Primati economici e governativi portò l’età aurea di Ferdinando II della odiata famiglia dei Borbone posso farle presente l’Opificio delle Serre Vibonesi di Mongiana picchi nella produzione, aumento della popolazione e mortalità infantile calata fino allo 0’1%.
I suoi conti non tornano ……voglio a tal proposito citarle un documento inedito per quanto riguarda il mio Borgo Nicotera prov di VV: DESCRIZIONE DI NICOTERA IN UN APPREZZO DEL 1646 ESTRATTO DA CALABRIA NOBILISSIMA ANNOXIX, N 49-50 DEL 1965: "LI QUALI VESTONO AL USO DI NAPOLI DI PANNI FINI CONFORME AI TEMPI(…) GLI ABITANTI SONO DI BUON ASPETTO (…) DELLE QUALI NE SONO PERSONE VECCHIE DI 80 ANNI INCIRCA ROBUSTI ET DI BUONA COMPLESSIONE, OLTRE LI GIOVANI, FIGLIOLI, FIGLI NE SONO ABBONDANTI". Quello da lei ribadito non trova riscontro storico eppure, il mio borgo vigeva la “tirannia” Borbonica e, non mi dispiace affermare che non fu eccezione, gli archivi, pubblici e privati, sono stracarichi di descrizioni simili in tutte le due Provincie calabresi del Regno.

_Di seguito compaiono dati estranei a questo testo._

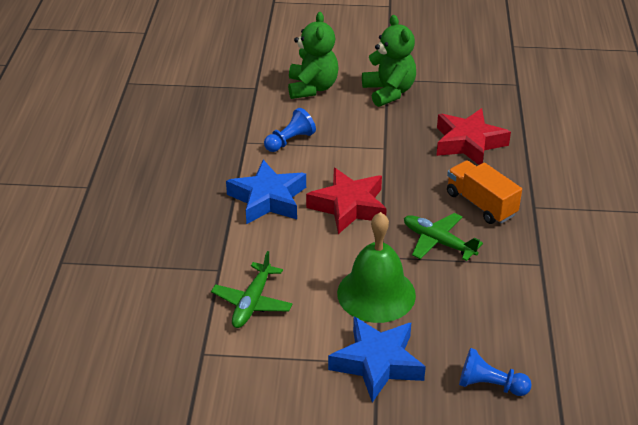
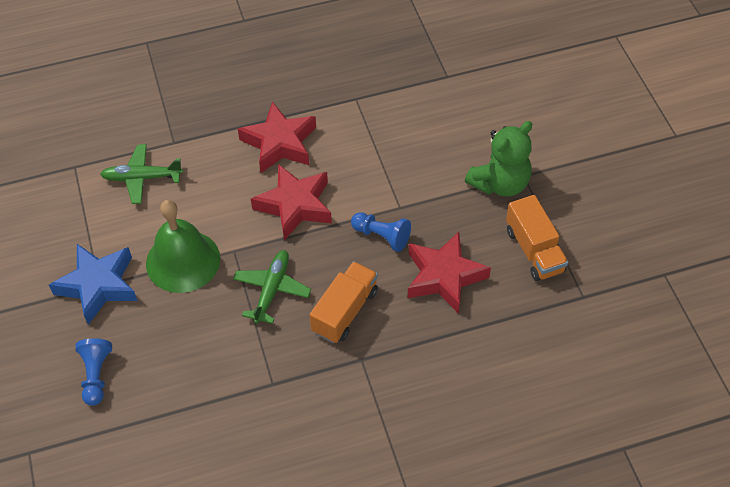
camera: 70 degrees right, 15 degrees up
blue star [226,160,306,224] -> red star [238,101,316,173]
blue pawn [264,108,316,152] -> blue pawn moved to [351,212,411,252]
green teddy bear [288,12,339,99] -> none
none -> orange truck [506,195,568,281]

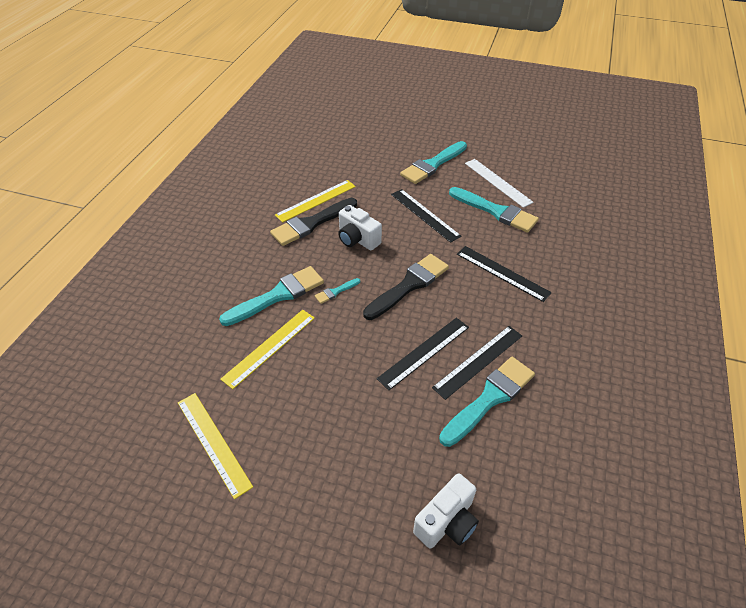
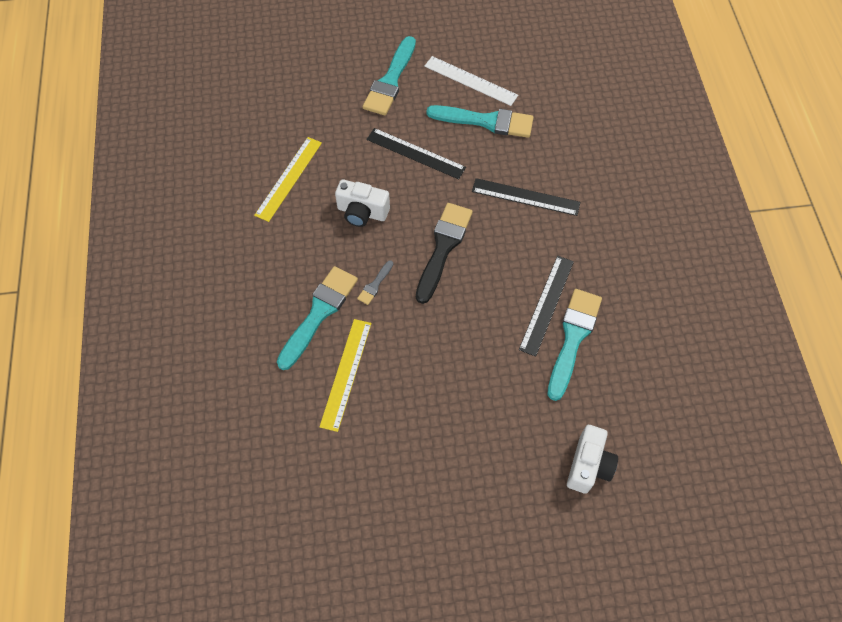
camera: 25 degrees left, 15 degrees up
yellow ruler [178,393,253,499] -> none
black brush [270,198,357,246] -> none
turquoise brush [315,278,360,304] -> grey brush [357,260,393,305]
black ruler [377,318,469,390] -> none

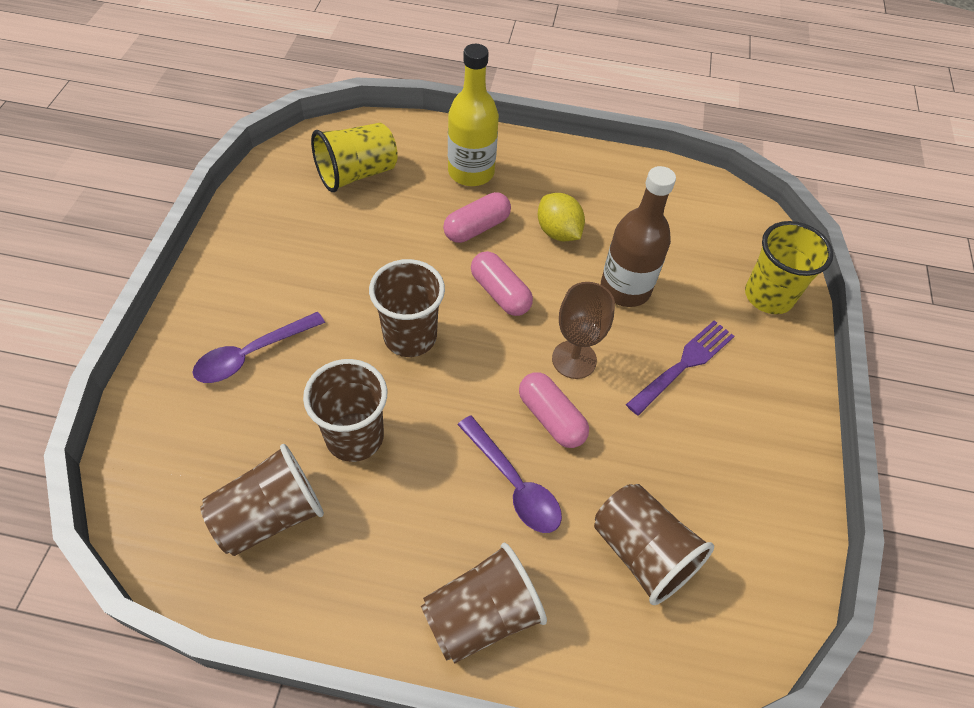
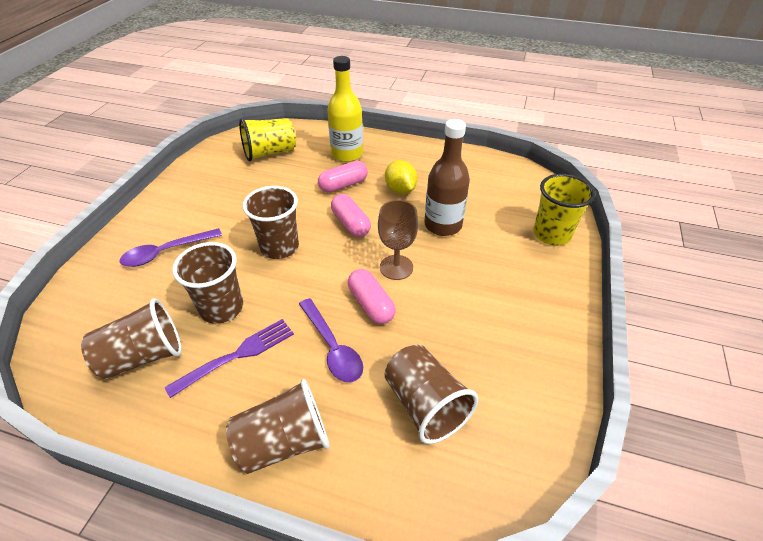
camera: 10 degrees right, 10 degrees down
purple fork [626,320,734,416] -> purple fork moved to [165,319,294,398]

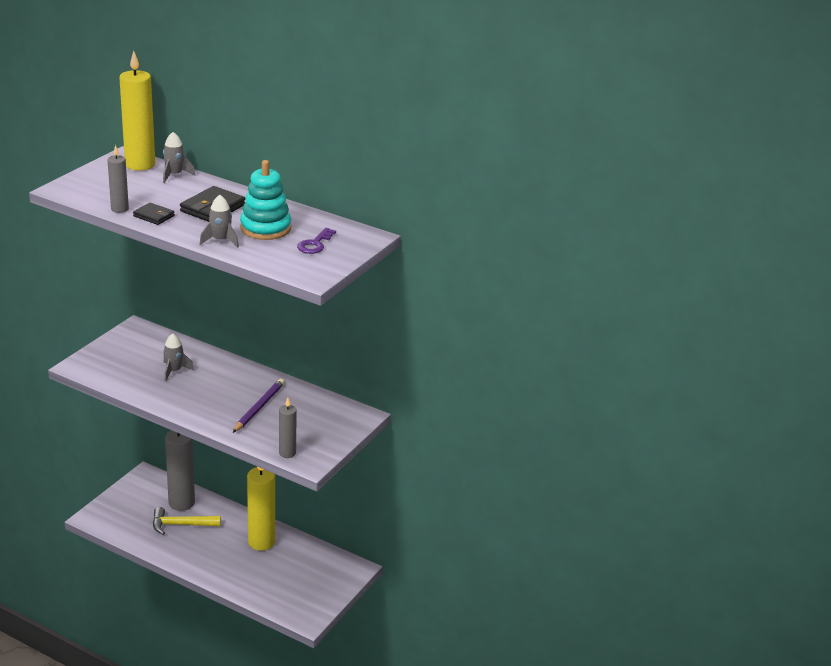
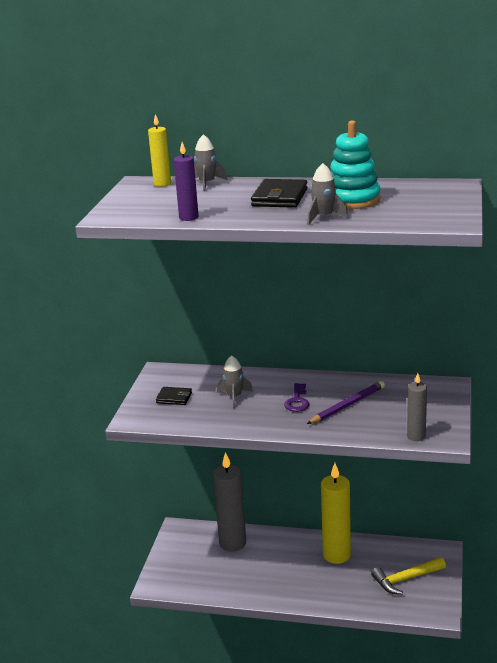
camera: 15 degrees left, 5 degrees down
grey candle [107,145,129,213] -> purple candle [174,142,199,221]
yellow candle [119,51,155,171] -> yellow candle [148,114,171,187], size x0.55
black wallet [133,202,175,225] -> black wallet moved to [156,387,192,405]
yellow hammer [153,507,221,535] -> yellow hammer moved to [371,557,446,595]
purple pencil [233,379,285,433] -> purple pencil turned 45 degrees clockwise [307,381,385,424]
purple key [297,228,336,254] -> purple key moved to [284,383,310,412]

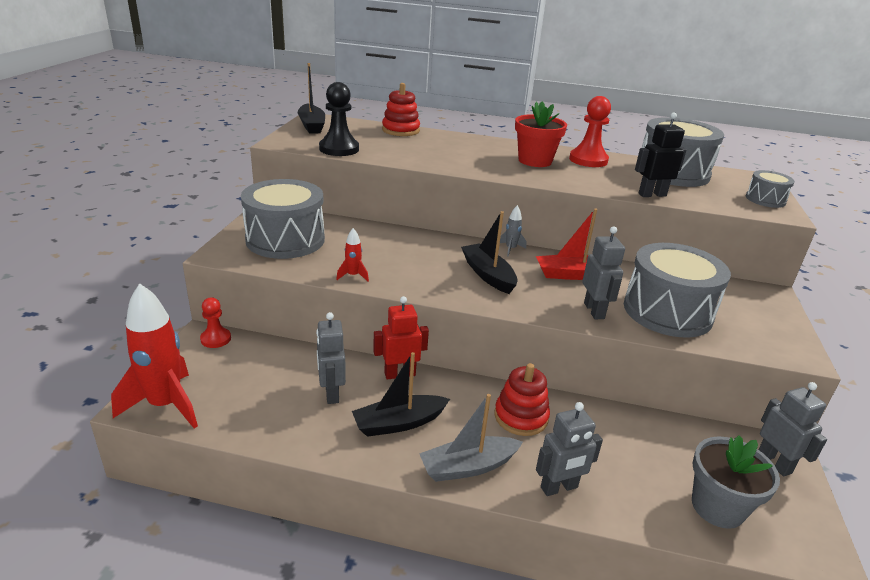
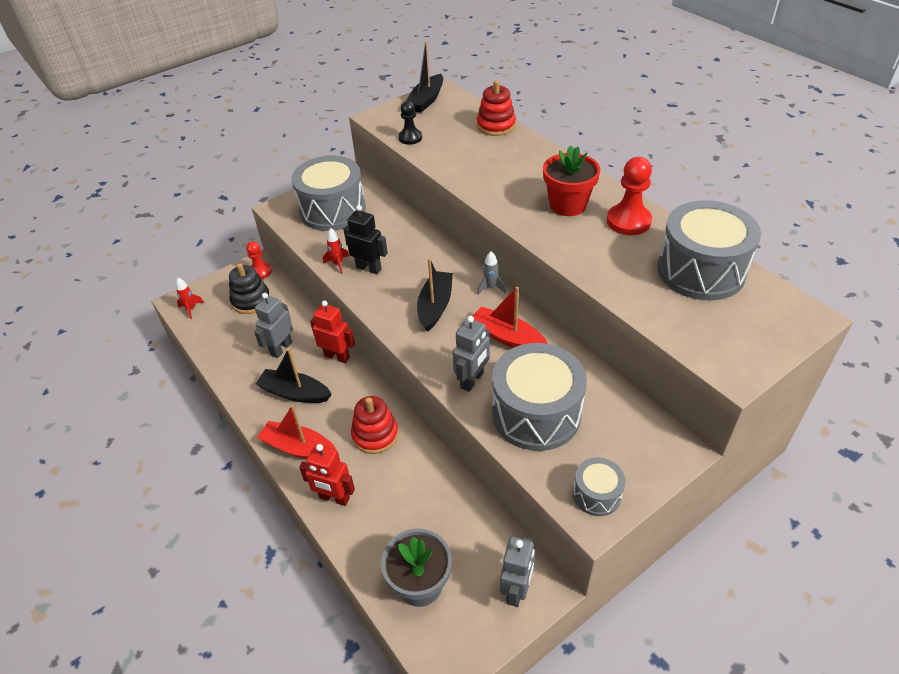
camera: 45 degrees right, 15 degrees up
red rocket [111,283,198,428] -> red rocket [176,278,204,319], size x0.43
black pawn [319,82,359,156] -> black pawn [398,101,422,145], size x0.64
grey boat [419,394,523,482] -> red boat [257,405,336,459]
grey robot [536,402,603,496] -> red robot [299,444,355,506]
black robot [635,112,686,197] -> black robot moved to [343,205,388,274]
grey drum [746,170,795,208] -> grey drum moved to [573,457,625,516]
none -> black stacking toy [229,263,270,314]

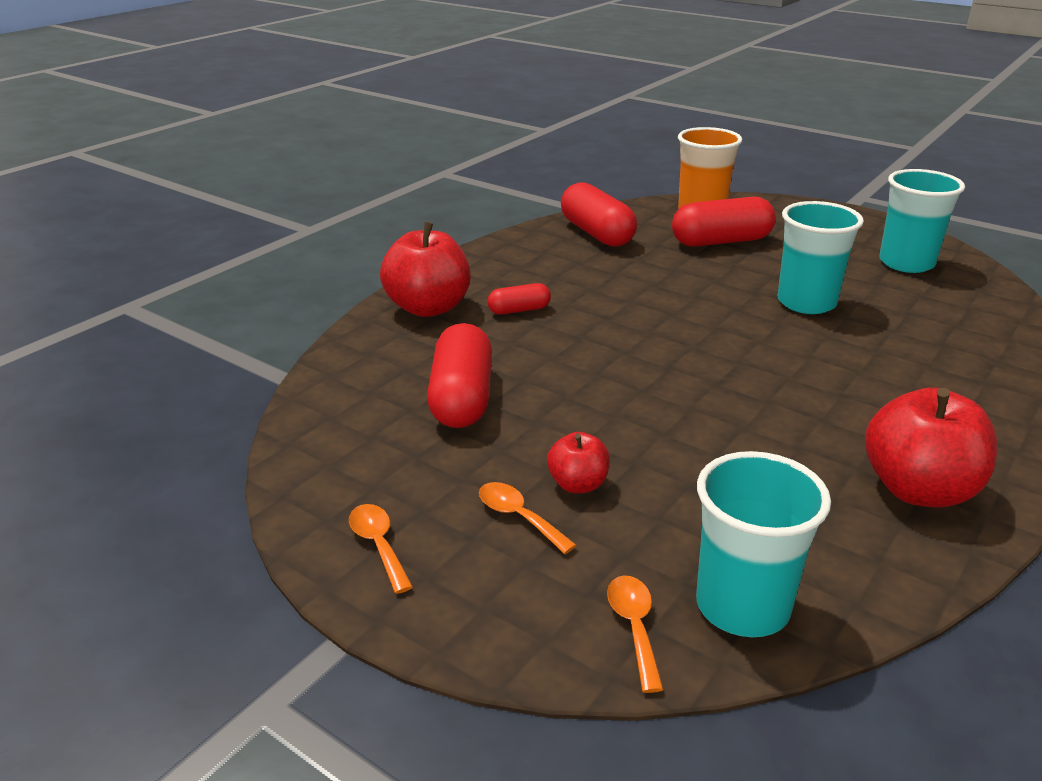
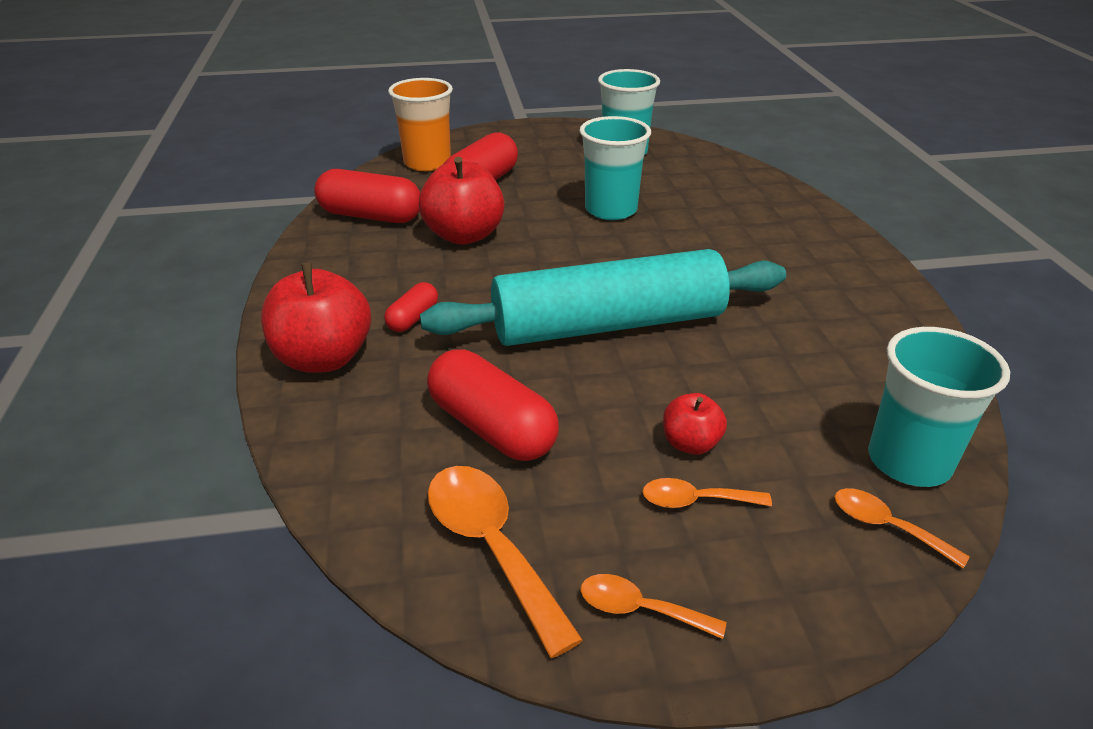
camera: 45 degrees left, 5 degrees up
red apple [865,388,998,507] -> red apple moved to [419,157,504,245]
none -> turquoise rolling pin [420,249,786,346]
none -> orange spoon [428,466,583,658]

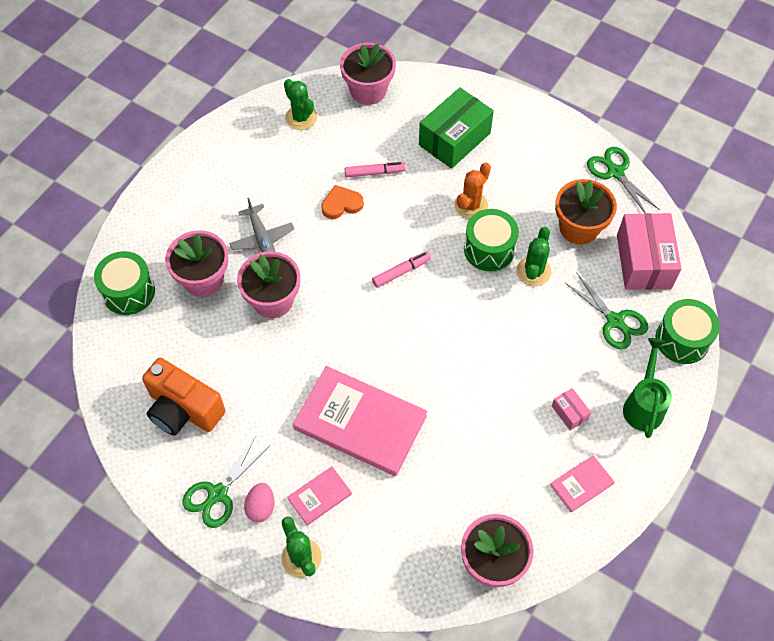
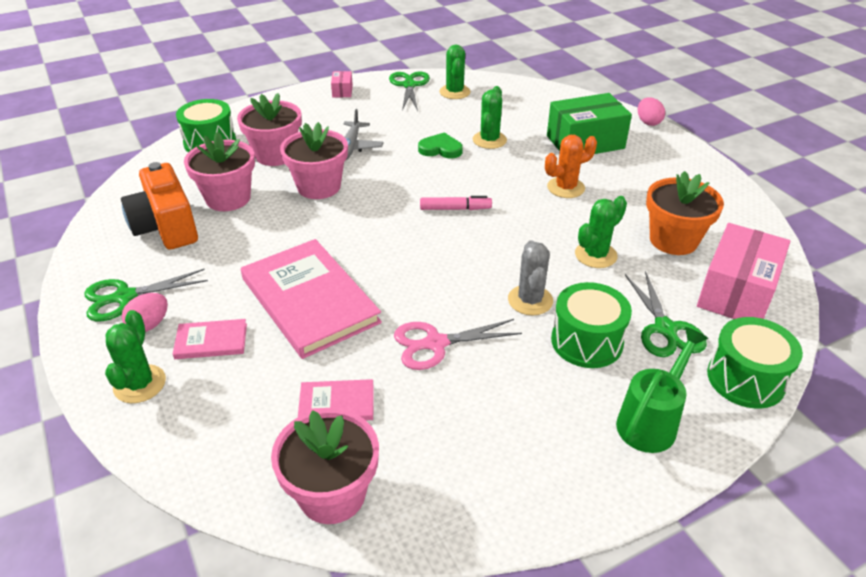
camera: 30 degrees right, 20 degrees down
orange heart [321,185,364,219] -> green heart [418,132,463,158]
pink flower pot [340,43,396,105] -> pink flower pot moved to [184,131,255,211]
pink marker [345,162,406,178] -> green cactus [473,86,507,149]
green drum [464,209,519,271] -> green drum moved to [551,282,632,368]
pink book [550,455,614,512] -> pink book moved to [298,379,374,420]
pink box [552,388,591,430] -> pink box moved to [331,71,353,98]
green scissors [587,147,660,213] -> green scissors moved to [389,71,430,111]
none -> pink scissors [394,319,522,370]
none -> grey cactus [508,241,553,315]
none -> pink egg [638,97,665,126]

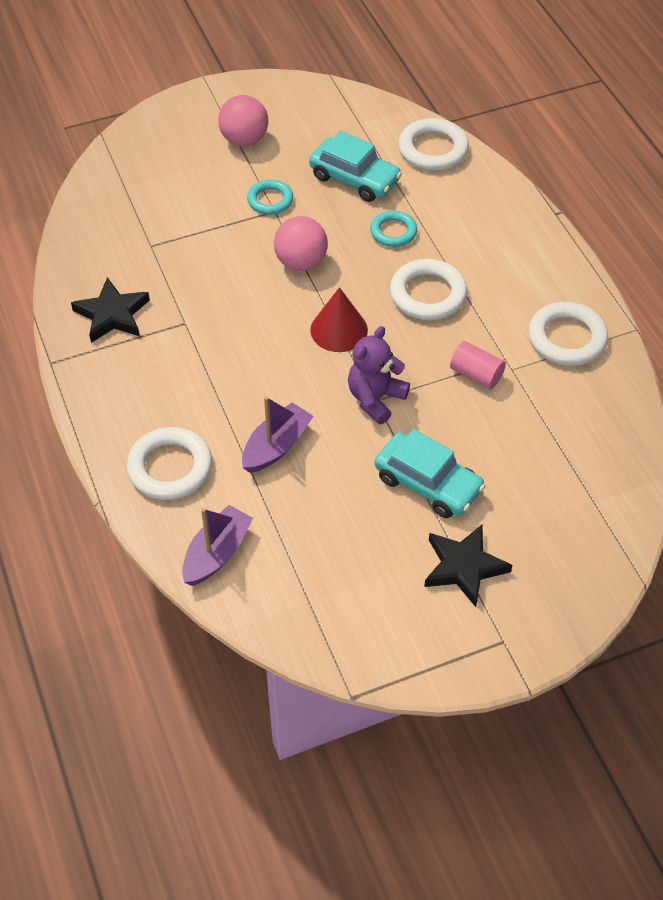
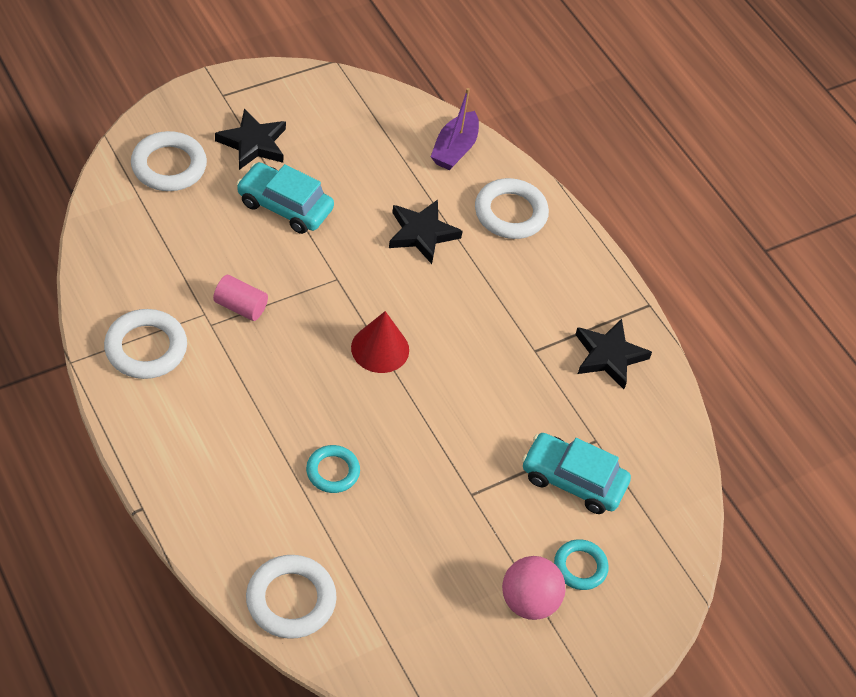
camera: 165 degrees right, 0 degrees up
purple boat [242,396,314,473] -> black star [389,200,463,264]
turquoise ring [247,179,293,215] -> turquoise ring moved to [554,539,609,590]
pink ball [274,216,328,271] -> none
turquoise car [309,131,402,202] -> turquoise car moved to [522,433,631,514]
purple teddy bear [348,326,410,424] -> none
white ring [390,259,467,320] -> white ring moved to [131,131,207,191]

Su un altro argomento da lei enunciato riporto testualmente la testimonianza del maggiordomo di corte sotto Ferdinando, la frase successiva è tratta da IL DIARIO DEL FEDELE SPINOLDO e in data 16-9-1842 egli scriveva: "Il Re stamane è nervoso (…) vogliono la Costituzione e si dimenticano che ancor sono circondato da Baroni, Conti, Marchesi, … Cosa faccio? Faccio scoppiare una guerra civile così i Savoia allungano subito le mani sul mio Regno e si fottono tutto quello che di buono sto facendo?" A parte il turpiloquio le pare un Sovrano retrivo?….
Il Re perse il trono a causa degli stessi poteri forti che stava difendendo soprattutto perchè attesero il vuoto di potere nelle mani del giovame Francesco Ultimo Sovrano delle Due Sicilie e detto questo tolgo il disturbo augurandole di poter riflettere prima di sentenziare …..la poca riflessione nuoce alla cultura.